Associate Professor, Department of Criminal Justice, University of Tennessee-Chattanooga

Bio

Dr. Gale Iles is an Associate Professor of Criminal Justice at the University of Tennessee-Chattanooga.  She joined the department in 2006 after earning her doctorate in Criminal Justice from the University of Nebraska-Omaha and a Master’s degree in Criminal Justice from the University of Wisconsin-Milwaukee.  She received her undergraduate degree from the University of Washington-Seattle, where she double majored in Law & Society and Sociology and minored in Political Science.

 

Dr. Iles teaches both graduate and undergraduate courses on the American Courts, Criminological Theory, Minorities and the Criminal Justice System and Comparative Criminal Justice Systems. Her research interests lie in sentencing practices, particularly the identification and examination of unwarranted sentencing disparities, the effects of population shifts on prison rates, and the explanation of crime and deviant behavior. She has also done work in the area of cross-national crime and delinquency and has traveled extensively to over three-dozen countries throughout the Americas, Europe, Africa, Asia, Australia, and the Middle East.

* _STATED TASK_
Extend the faculty bio of Dr. Gale Iles above, starting right after its final sentence.

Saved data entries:
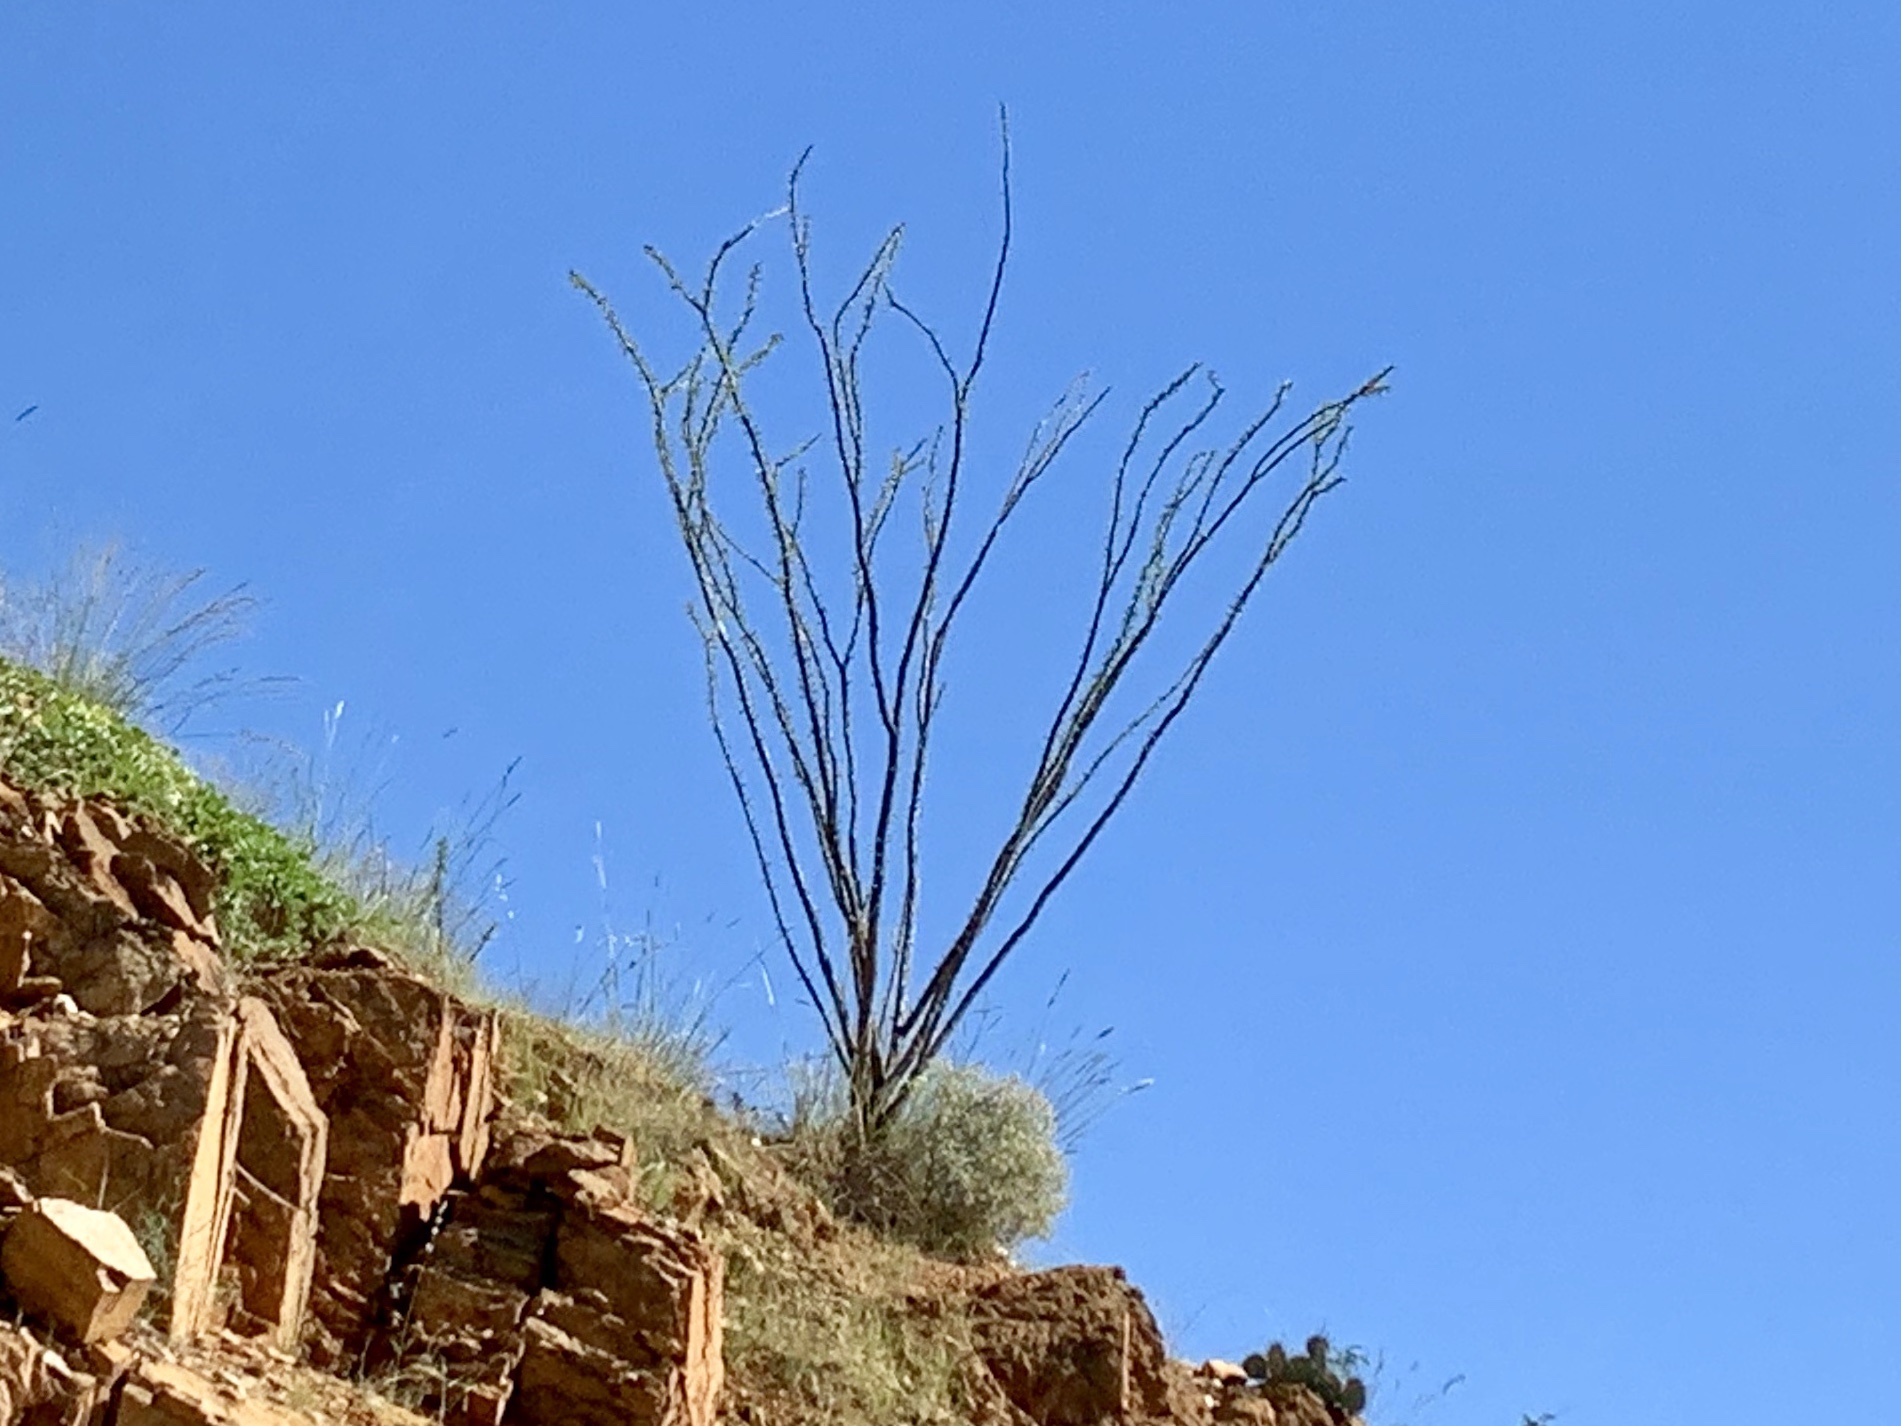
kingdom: Plantae
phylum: Tracheophyta
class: Magnoliopsida
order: Ericales
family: Fouquieriaceae
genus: Fouquieria
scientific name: Fouquieria splendens
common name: Vine-cactus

* _WRITTEN RESPONSE_
 

In addition to her teaching and research agenda, she is actively involved in a number of community organizations including volunteering with the Tennesseans for Alternatives to the Death Penalty, a member of the Salvation Army Community Relations Board, a member of the Chattanooga Human Trafficking Awareness Taskforce, a faculty advisor and volunteer for the Big Brother Big Sister of Greater Chattanooga and as a flautist with the L’Abri Symphony Orchestra.